Radikalisierung und Flucht nach Deutschland
Hasan war laut Ermittlungen bereits vor seiner Ankunft in Deutschland radikalisiert. Am 25. Dezember 2022 reiste er über die Türkei und Bulgarien nach Deutschland ein. Ursprünglich hätte er nach Bulgarien abgeschoben werden sollen, tauchte jedoch unter – so übernahm Deutschland schließlich seinen Asylantrag.
Seinen mutmaßlichen Hintermann, einen IS-Kontakt mit dem Kampfnamen „Abu Faruq“, traf Hasan im Internet. Dieser soll ihm geraten haben, ein „scharfes, kurzes Messer“ zu verwenden. Am Nachmittag des Tattages, dem 23. August 2024, kaufte Hasan ein Messerset für 29,99 Euro – eines der Messer nahm er mit zum Tatort.
Tatnacht: Bekennervideo, Mord und Symbolik
In der Nacht vor dem Angriff nahm Hasan in einem Solinger Imbiss ein Bekennervideo auf. Er trug zwei Geschirrtücher auf dem Kopf – stilisiert wie ein Palästinensertuch – und drohte auf Arabisch: „Bei Gott, ich werde euch zerstückeln.“ In dem Video nannte er sich „Samarkand Al-Quatani“ und kündigte Rache für die „Massaker der Kreuzzügler in Palästina“ an.
17 Stunden später, gegen 16.26 Uhr, stand er mit einem 15 Zentimeter langen Küchenmesser vor der Bühne am Fronhof – dort, wo Menschen das Fest der Vielfalt feierten. Innerhalb einer Minute stach er gezielt in die Hälse dreier Besucher (56, 56, 67) – alle starben. Acht weitere Menschen wurden schwer verletzt. Vor der Tat schickte er seinem IS-Kontakt ein Messer-Emoji und ein Foto der noch leeren Bühne.
Höchste Sicherheitsvorkehrungen und drohende Höchststrafe
Der Prozess gegen Issa al Hasan wird von hoher medialer und juristischer Aufmerksamkeit begleitet. Sollte eine Schuldfähigkeit festgestellt werden, droht ihm lebenslange Haft mit anschließender Sicherungsverwahrung.

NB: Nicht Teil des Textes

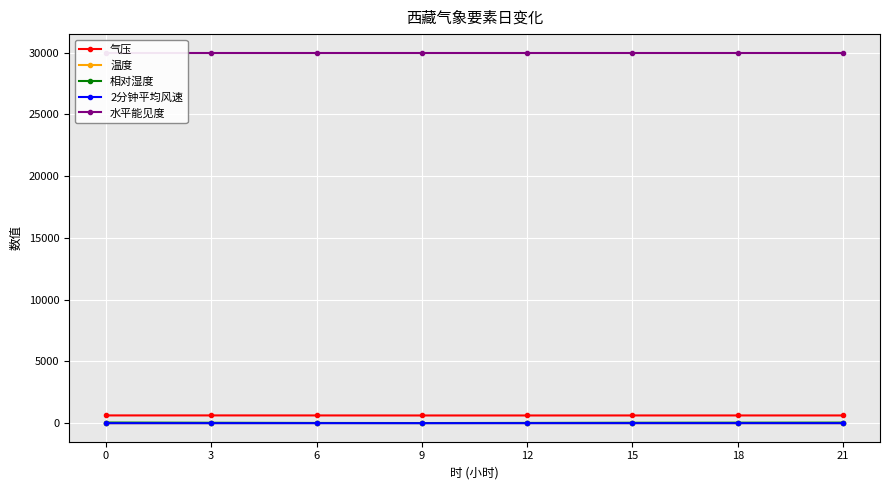

In 气压, how many points are lower than both neighbors (excluding endpoints)?

1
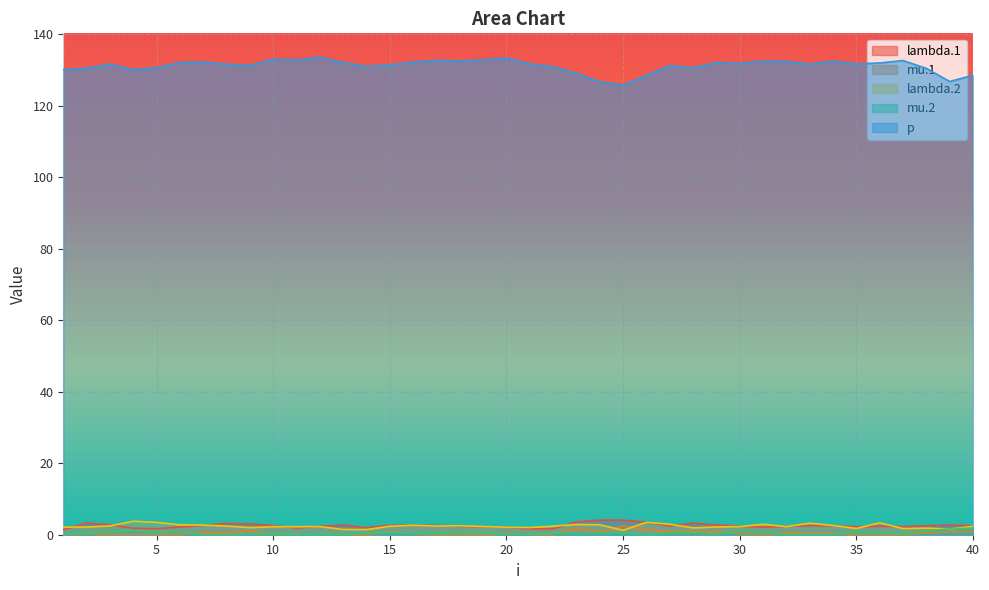

Is it true that lambda.2 equals 2.3 at 19?

True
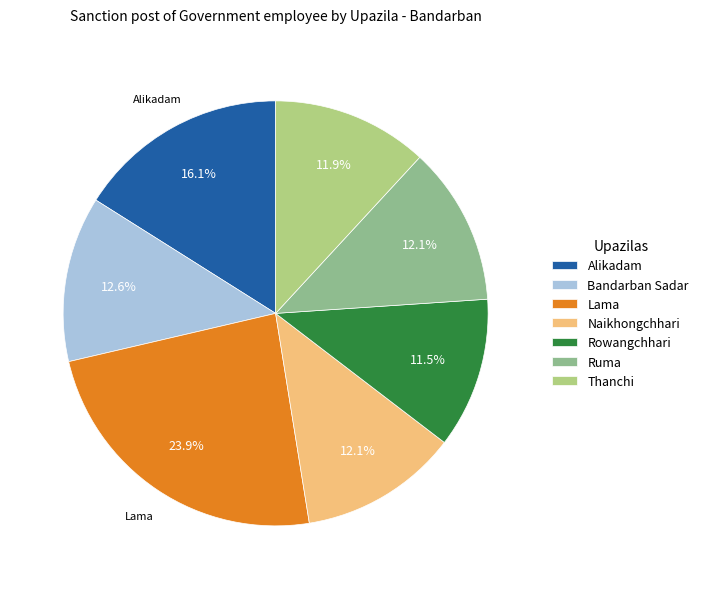

To the nearest percent, what is the difference between the largest and smallest slice percentages?

12%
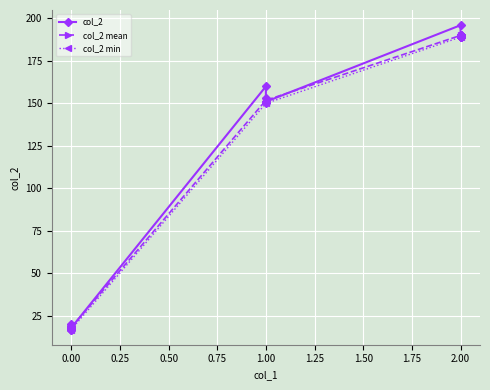

The value of col_2 min at 2.00 is 189.0. True or false?

True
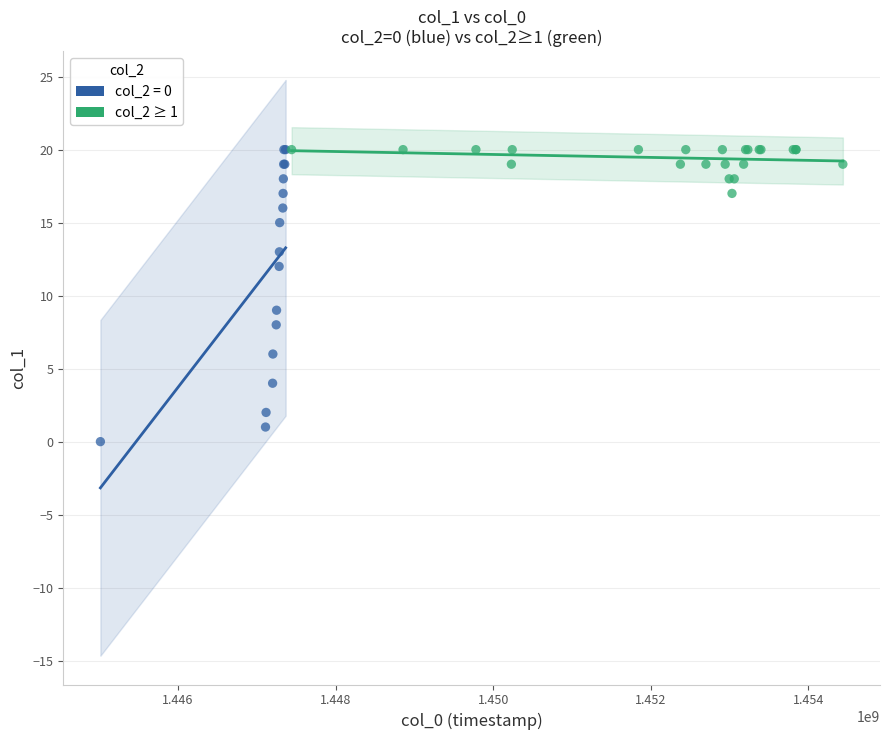

Which series reaches the minimum Y coordinate?

col_2 = 0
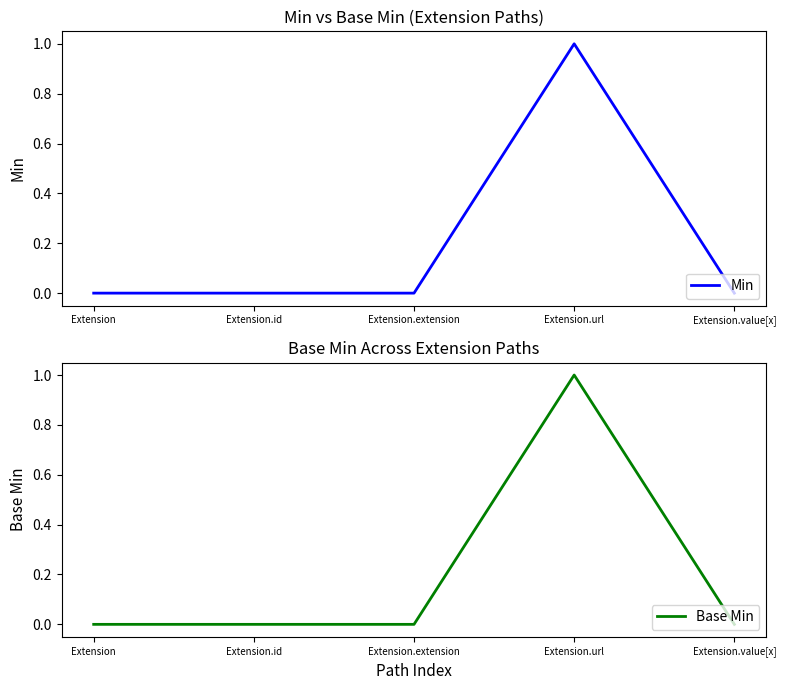

True or false: Min and Base Min intersect in this chart.

False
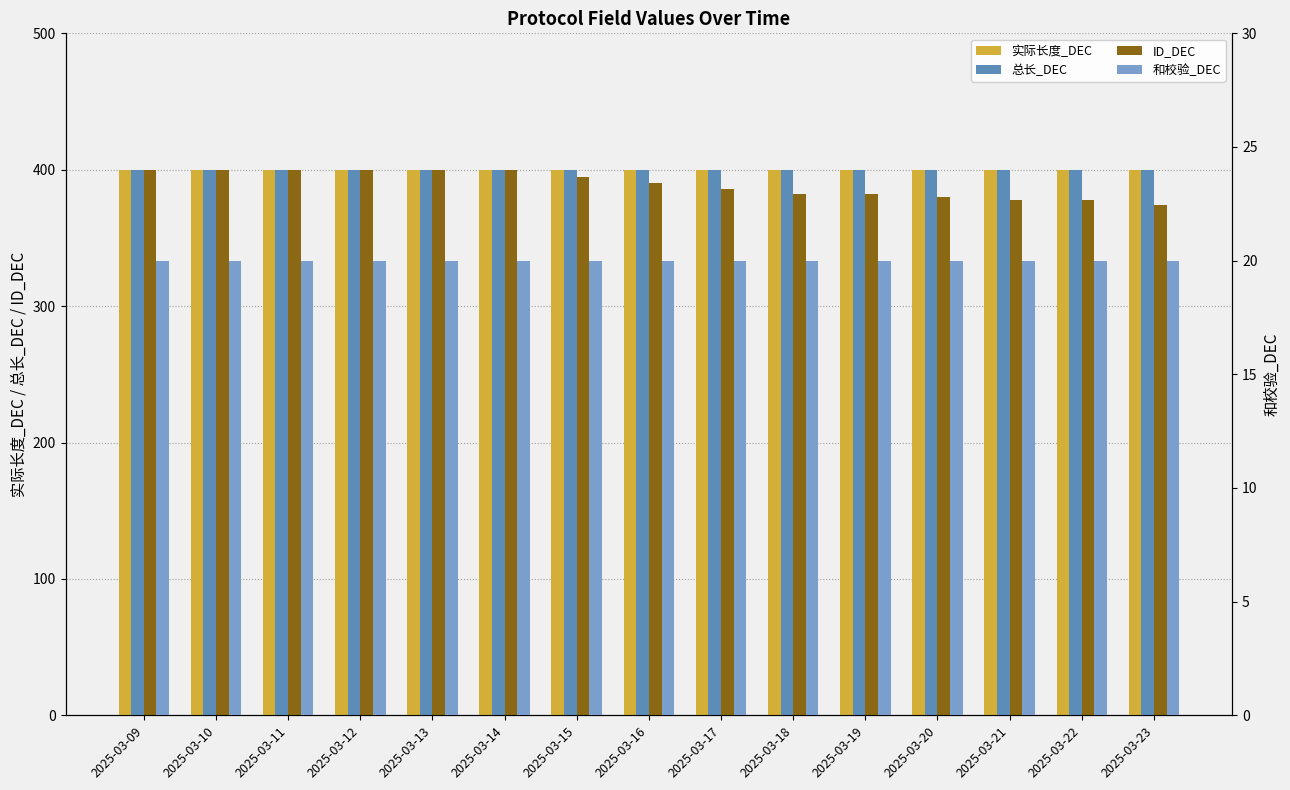

What is the difference between the maximum and minimum values in the ID_DEC series?

26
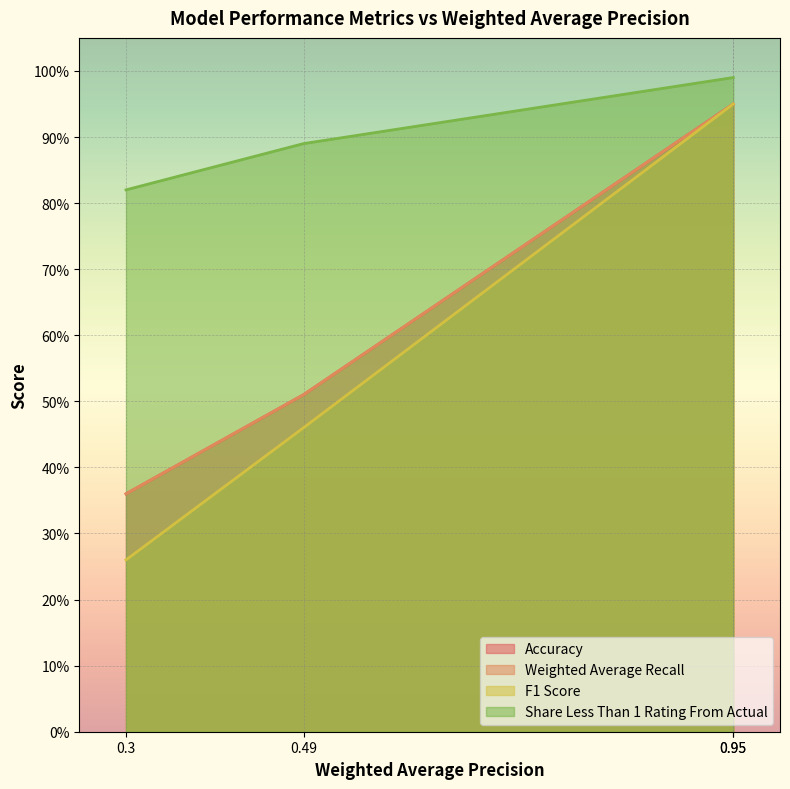

At which category does the chart reach its minimum across all series?

0.3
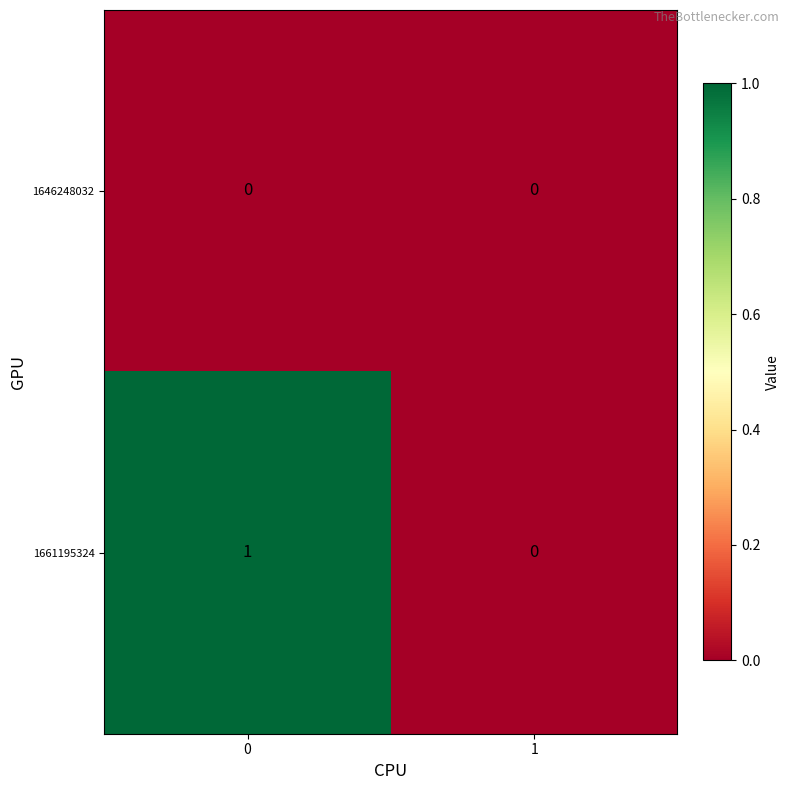

List the series in order of their overall mean, lowest first.

1646248032, 1661195324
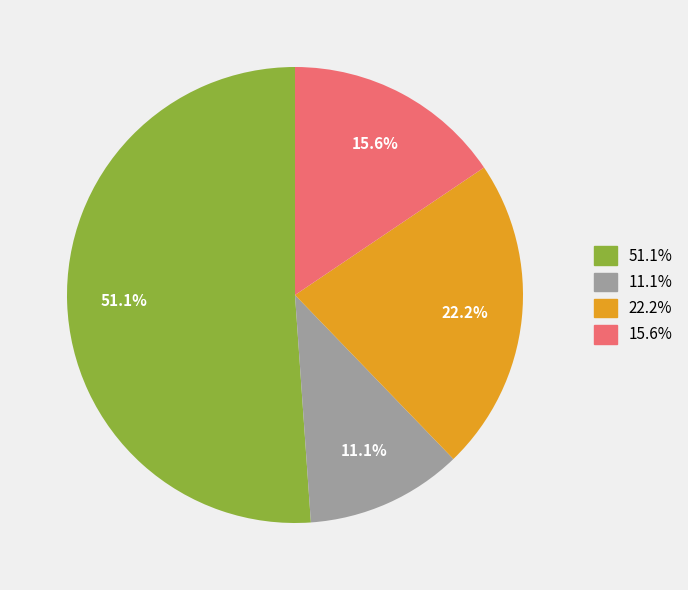

Is there any slice that represents more than half of the pie?

Yes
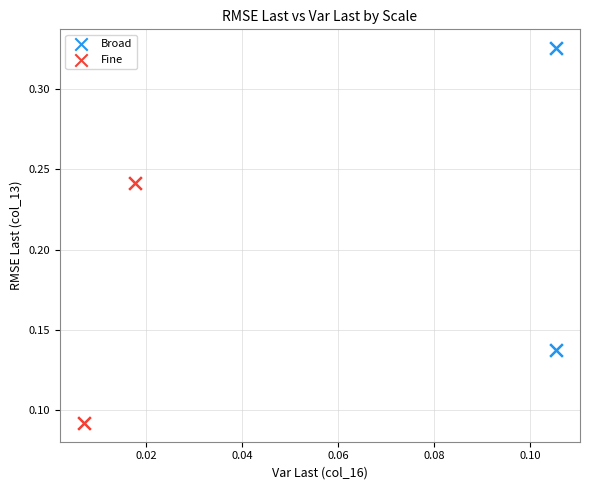

Which series reaches the maximum Y coordinate?

Broad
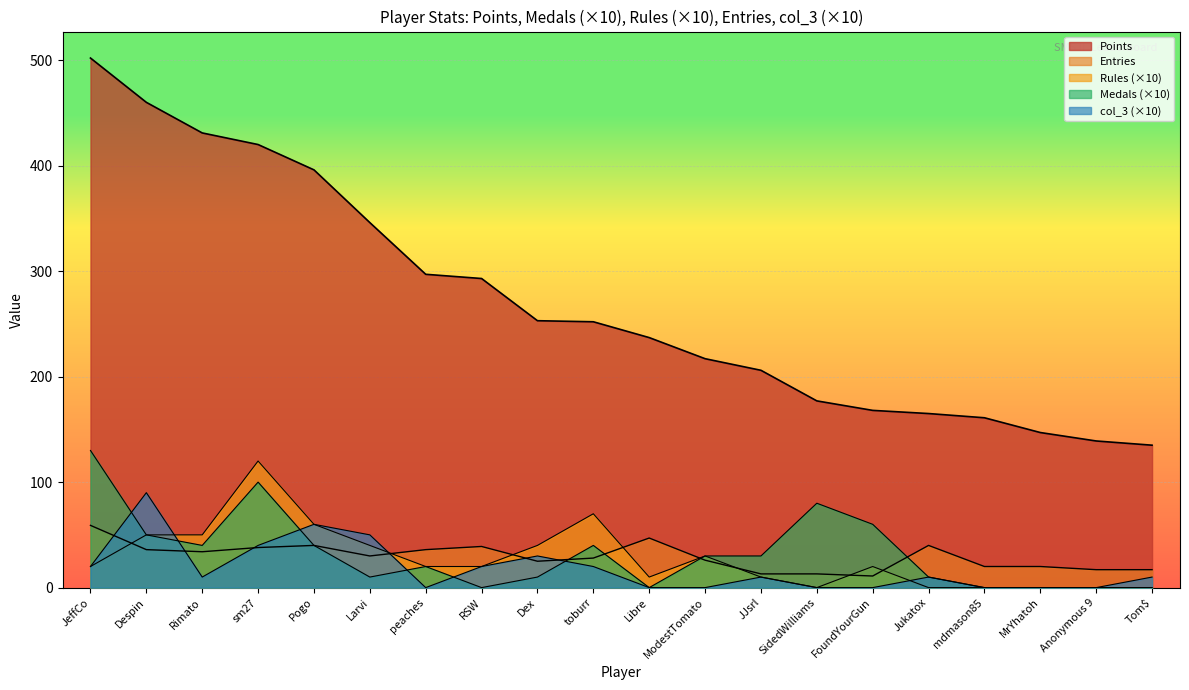

Is it true that Entries equals 40 at Pogo?

True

Sollte jedoch eine seelische Störung anerkannt werden, könnte die Strafe milder ausfallen – was die Bundesanwaltschaft jedoch ausdrücklich bezweifelt.
Der Fall wirft erneut Fragen zur Kontrolle radikalisierter Flüchtlinge und zur Zusammenarbeit europäischer Behörden im Asylverfahren auf – und bringt die Schrecken des islamistischen Terrors zurück in das öffentliche Bewusstsein.